__REQUIRED WORK__
Reproduce, word for word, the passage of the Syria article that opens with "The governments of" and closes with "oust President Assad.".

__PROVIDED TEXT__
[Start of section]

But the US Defence Secretary concedes more information is needed from intelligence agencies to confirm all the details.
“We need all the facts. We need all the information. What I’ve just given you is what our intelligence community has said they know. As I’ve also said, they’re still assessing and they’re still looking at what happened, who was responsible and the other specifics that we will need.”
The governments of Britain and France have also indicated they suspect the use of chemical weapons in Syria, but have not yet documented their information.
And the Israeli military released a report earlier this week, alleging that Syria has used chemical weapons more than once since the civil war began in March 2011.
For its part, the Syrian government has consistently denied using such weapons.
The United Nations estimates around 70,000 people have died since the conflict began.
And the growing loss of life has led to calls from some US Republicans for the Obama administration to provide weapons to the Syrian rebel forces trying to oust President Assad.
Republican Senator and former presidential candidate John McCain believes it is time for President Obama to adopt a tougher stance on Syria.
“Now I hope the administration will consider what we have been recommending now for over two years of this blood-letting and massacre and that is to provide a safe area for the opposition to operate, to establish a no fly zone and provide weapons to people in the resistance who we trust”.
But one expert on Middle Eastern politics believes providing weaponry to rebel forces in Syria may end up causing more problems for the United States in the longer term.
Associate Professor Matthew Gray from the Australian National University in Canberra says the rebels are not a cohesive group with a clear, united agenda.
“These are a whole bunch of different people. Everyone is there from defectors from the army to Islamic extremists in the opposition ranks. This is, I think the problem that Obama and his cabinet recognise, that it’s very, very risky to go and support the opposition too aggressively if you simply don’t know who is going to win any subsequent conflict over power in a post-Assad setting.”

[End of section]

__DATASET CONTENT__
[Start of section]

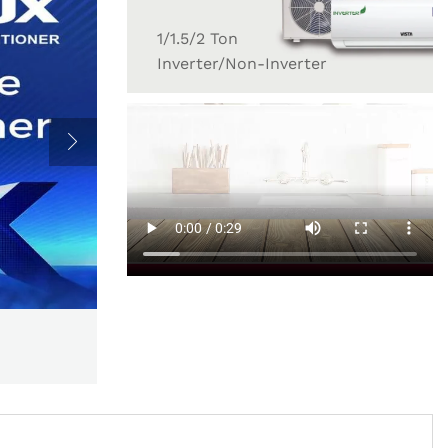
1/1.5/2 Ton
Inverter/Non-Inverter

[End of section]

__EXERCISE SOLUTION__
The governments of Britain and France have also indicated they suspect the use of chemical weapons in Syria, but have not yet documented their information.
And the Israeli military released a report earlier this week, alleging that Syria has used chemical weapons more than once since the civil war began in March 2011.
For its part, the Syrian government has consistently denied using such weapons.
The United Nations estimates around 70,000 people have died since the conflict began.
And the growing loss of life has led to calls from some US Republicans for the Obama administration to provide weapons to the Syrian rebel forces trying to oust President Assad.